Alpha Sigma Nu, the national honor society of Jesuit colleges and universities, was founded at Marquette University in 1915 by John Danihy, S.J., dean of Journalism, as Alpha Sigma Tau. The name was changed to Alpha Sigma Nu in 1930 after a conflict arose with Alpha Sigma Nu, the national education sorority founded in 1898. Alpha Sigma Nu was formed in accordance with ideals of Jesuit higher education to honor students who distinguish themselves in scholarship, service, and loyalty. In 1924, Gamma Pi Epsilon was established as the female counterpart of Alpha Sigma Nu to honor outstanding women.
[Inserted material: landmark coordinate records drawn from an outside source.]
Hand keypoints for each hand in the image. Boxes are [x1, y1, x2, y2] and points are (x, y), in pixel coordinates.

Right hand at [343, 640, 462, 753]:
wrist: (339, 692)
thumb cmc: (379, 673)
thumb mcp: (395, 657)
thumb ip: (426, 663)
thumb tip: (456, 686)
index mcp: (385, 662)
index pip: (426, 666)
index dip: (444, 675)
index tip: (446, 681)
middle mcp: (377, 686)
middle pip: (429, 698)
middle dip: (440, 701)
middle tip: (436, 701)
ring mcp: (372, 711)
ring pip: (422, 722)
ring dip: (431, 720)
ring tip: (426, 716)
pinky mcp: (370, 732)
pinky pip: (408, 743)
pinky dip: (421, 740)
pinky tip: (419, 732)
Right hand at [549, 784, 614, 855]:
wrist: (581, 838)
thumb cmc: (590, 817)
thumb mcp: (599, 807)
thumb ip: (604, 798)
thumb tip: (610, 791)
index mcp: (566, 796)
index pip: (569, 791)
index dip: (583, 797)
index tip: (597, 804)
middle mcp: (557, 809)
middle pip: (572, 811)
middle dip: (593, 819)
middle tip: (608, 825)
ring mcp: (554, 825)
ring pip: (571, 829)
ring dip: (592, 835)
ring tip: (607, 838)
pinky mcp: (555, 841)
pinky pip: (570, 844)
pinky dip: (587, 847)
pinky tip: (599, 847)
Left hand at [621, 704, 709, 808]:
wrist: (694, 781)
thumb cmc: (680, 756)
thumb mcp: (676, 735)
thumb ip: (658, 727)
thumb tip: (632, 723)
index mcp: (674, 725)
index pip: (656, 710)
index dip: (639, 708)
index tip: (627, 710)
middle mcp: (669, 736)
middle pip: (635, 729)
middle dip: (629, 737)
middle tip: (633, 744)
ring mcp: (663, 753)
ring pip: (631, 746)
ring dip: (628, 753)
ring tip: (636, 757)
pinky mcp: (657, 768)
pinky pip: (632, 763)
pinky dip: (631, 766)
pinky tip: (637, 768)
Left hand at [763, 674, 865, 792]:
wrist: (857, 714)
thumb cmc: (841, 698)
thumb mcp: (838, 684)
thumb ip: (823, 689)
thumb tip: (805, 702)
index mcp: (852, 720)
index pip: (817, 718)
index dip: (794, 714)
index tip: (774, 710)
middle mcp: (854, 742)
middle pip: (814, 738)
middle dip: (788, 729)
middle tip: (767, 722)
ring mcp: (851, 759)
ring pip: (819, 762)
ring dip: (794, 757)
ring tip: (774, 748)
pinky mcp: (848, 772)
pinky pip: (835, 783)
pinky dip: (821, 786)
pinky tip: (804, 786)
Both honor societies merged in 1973. Membership to Alpha Sigma Nu is one of the highest honors that can be given at a Jesuit college or university. The honor society is open to students at the twenty-eight Jesuit colleges and universities in the United States; two in Canada; and one in South Korea; and has over 60,000 members.

Alpha Sigma Nu Officers in May 2001
The Alpha Sigma Nu officers for the 2000-2001 and 2001-2002 academic years, pictured in May 2001.

The Loyola University Chicago chapter of Alpha Sigma Nu was established in 1938 and was the seventh chapter of the honor society to be established. Members are required to be in the upper 15% of their class and need to exhibit service to Loyola and to the community. Students are nominated for membership in Alpha Sigma Nu by faculty.